Count how many lines of the listing below contain the string "colsize", and reply with only that number.

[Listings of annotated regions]
— BEGIN —
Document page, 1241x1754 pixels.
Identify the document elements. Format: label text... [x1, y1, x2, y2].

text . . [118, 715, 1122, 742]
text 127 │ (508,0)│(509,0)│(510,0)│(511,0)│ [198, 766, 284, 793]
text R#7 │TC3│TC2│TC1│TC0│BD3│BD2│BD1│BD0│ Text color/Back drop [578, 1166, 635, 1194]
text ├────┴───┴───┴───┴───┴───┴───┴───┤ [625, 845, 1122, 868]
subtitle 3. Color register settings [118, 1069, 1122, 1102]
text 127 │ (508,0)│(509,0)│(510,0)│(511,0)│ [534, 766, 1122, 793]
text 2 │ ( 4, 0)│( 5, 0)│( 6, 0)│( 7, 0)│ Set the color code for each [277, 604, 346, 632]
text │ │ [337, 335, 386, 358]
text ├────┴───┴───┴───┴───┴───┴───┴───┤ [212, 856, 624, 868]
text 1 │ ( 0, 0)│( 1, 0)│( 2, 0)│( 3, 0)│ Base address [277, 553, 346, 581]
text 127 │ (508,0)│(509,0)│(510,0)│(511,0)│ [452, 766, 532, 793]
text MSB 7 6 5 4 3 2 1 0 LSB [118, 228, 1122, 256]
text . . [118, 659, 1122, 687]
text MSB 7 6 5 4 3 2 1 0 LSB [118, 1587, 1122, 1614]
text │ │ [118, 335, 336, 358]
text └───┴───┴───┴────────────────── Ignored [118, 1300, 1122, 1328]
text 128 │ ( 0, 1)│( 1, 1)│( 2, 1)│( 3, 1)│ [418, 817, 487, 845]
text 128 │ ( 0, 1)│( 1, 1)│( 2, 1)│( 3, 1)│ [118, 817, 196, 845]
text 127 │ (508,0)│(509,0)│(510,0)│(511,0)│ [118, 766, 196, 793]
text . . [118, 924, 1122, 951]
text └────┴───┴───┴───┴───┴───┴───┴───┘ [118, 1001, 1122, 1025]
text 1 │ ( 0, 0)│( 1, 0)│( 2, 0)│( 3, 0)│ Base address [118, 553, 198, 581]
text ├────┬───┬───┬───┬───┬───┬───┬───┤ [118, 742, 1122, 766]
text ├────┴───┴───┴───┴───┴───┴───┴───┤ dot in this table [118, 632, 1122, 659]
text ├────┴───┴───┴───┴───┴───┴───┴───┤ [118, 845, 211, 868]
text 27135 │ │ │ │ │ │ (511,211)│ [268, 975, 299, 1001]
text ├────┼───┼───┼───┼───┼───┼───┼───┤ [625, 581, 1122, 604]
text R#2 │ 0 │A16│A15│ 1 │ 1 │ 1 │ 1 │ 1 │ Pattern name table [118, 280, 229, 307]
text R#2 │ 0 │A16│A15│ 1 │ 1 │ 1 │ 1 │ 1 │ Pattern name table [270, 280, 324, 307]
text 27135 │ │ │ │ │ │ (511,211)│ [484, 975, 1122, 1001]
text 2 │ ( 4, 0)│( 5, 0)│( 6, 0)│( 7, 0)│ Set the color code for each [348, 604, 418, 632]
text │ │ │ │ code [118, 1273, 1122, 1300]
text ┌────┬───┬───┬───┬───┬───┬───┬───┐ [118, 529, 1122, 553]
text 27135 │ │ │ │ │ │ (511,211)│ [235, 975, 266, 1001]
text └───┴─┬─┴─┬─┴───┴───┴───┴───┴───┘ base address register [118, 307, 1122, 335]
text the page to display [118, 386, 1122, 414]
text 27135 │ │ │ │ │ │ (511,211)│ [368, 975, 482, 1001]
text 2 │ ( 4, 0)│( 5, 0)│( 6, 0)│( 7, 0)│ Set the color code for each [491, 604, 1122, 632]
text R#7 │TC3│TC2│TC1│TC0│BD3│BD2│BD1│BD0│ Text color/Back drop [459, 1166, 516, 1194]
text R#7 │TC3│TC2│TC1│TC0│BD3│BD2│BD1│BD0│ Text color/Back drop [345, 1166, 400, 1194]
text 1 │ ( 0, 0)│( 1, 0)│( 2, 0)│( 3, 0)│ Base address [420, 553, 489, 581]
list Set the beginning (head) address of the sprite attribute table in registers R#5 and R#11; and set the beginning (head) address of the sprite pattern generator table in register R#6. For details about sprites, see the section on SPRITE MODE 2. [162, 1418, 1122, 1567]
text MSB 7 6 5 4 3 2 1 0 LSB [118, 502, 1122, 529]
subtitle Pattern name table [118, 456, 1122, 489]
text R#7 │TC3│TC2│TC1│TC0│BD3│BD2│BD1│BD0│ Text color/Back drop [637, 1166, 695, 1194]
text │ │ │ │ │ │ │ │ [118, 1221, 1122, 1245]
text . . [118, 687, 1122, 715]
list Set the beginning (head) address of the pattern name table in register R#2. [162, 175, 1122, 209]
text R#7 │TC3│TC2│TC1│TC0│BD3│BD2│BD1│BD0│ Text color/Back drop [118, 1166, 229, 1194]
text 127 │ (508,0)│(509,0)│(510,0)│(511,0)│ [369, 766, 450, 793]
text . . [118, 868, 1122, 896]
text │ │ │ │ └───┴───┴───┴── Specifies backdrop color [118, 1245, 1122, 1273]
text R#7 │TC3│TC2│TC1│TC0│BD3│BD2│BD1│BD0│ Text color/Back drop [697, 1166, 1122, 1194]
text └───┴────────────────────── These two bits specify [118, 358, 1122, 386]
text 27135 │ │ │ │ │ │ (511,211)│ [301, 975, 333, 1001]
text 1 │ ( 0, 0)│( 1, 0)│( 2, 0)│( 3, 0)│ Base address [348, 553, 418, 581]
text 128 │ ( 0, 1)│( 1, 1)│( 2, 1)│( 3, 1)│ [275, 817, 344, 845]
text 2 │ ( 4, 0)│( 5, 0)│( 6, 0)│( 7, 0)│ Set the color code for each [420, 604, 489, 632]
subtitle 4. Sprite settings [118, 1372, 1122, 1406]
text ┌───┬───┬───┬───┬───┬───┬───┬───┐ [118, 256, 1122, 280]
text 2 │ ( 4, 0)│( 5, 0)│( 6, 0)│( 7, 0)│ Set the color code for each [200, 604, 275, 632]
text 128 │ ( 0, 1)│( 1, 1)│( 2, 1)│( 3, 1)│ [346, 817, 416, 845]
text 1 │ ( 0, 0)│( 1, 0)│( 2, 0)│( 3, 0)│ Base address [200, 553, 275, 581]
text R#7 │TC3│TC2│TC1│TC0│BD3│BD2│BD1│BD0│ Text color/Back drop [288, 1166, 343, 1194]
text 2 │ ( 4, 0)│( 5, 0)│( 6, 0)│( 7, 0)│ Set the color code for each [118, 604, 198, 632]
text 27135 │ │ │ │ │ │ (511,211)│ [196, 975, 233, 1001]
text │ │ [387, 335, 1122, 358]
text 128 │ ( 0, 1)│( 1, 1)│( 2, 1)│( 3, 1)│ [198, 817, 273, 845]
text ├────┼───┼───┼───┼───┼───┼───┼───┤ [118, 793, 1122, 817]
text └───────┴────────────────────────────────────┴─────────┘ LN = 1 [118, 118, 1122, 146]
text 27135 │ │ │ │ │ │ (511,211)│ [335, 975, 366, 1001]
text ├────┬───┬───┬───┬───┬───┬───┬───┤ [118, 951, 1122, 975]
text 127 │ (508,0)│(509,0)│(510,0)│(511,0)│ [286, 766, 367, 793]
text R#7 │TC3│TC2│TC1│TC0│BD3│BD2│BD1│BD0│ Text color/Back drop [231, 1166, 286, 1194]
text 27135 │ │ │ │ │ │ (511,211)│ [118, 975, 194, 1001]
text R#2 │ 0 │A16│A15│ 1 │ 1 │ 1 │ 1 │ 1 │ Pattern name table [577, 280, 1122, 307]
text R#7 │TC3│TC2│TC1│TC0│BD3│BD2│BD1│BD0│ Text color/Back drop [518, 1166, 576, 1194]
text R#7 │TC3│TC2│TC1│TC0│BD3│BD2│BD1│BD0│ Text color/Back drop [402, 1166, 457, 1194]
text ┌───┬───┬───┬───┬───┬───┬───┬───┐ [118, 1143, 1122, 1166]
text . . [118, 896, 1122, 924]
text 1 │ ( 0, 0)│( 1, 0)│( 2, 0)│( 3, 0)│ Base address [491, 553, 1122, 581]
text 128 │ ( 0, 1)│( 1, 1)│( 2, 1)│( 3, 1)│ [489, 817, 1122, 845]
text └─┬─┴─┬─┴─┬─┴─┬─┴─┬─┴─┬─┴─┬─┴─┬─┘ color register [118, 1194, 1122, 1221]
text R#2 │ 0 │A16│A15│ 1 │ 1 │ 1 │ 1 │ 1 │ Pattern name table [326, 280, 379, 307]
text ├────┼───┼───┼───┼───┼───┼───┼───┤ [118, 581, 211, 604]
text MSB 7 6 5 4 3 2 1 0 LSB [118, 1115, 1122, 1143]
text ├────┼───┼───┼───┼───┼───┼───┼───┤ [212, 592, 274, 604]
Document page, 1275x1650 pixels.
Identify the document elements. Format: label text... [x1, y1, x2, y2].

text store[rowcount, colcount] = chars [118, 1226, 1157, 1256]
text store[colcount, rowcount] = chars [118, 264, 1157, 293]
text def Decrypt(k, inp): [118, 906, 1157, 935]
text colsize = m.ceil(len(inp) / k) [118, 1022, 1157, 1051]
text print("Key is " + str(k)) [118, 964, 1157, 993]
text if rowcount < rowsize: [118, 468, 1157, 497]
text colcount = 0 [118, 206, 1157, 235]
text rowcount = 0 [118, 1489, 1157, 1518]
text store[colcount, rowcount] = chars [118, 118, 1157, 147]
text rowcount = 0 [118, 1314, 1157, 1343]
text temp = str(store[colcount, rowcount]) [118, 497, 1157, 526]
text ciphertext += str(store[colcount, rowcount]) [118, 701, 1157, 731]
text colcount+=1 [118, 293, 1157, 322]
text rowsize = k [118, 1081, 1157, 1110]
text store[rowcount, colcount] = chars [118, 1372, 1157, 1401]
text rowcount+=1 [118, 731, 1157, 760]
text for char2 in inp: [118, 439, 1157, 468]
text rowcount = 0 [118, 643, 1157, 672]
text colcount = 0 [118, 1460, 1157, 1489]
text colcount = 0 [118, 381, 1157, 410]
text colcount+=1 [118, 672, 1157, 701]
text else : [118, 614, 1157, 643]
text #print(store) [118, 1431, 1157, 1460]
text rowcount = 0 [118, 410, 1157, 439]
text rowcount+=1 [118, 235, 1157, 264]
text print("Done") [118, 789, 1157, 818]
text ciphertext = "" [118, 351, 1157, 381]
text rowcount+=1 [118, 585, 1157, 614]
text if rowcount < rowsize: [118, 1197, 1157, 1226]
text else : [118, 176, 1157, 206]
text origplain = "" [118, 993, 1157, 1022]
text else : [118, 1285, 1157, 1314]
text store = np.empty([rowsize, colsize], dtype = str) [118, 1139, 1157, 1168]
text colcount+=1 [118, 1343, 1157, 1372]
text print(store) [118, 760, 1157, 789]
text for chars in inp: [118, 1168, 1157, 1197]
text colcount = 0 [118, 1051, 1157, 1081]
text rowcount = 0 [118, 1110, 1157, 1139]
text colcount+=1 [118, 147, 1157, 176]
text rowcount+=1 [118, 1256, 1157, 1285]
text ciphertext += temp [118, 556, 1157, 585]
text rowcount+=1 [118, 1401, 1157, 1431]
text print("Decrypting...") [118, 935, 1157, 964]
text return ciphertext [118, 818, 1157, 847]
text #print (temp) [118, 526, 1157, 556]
— END —
> **ANSWER**: 2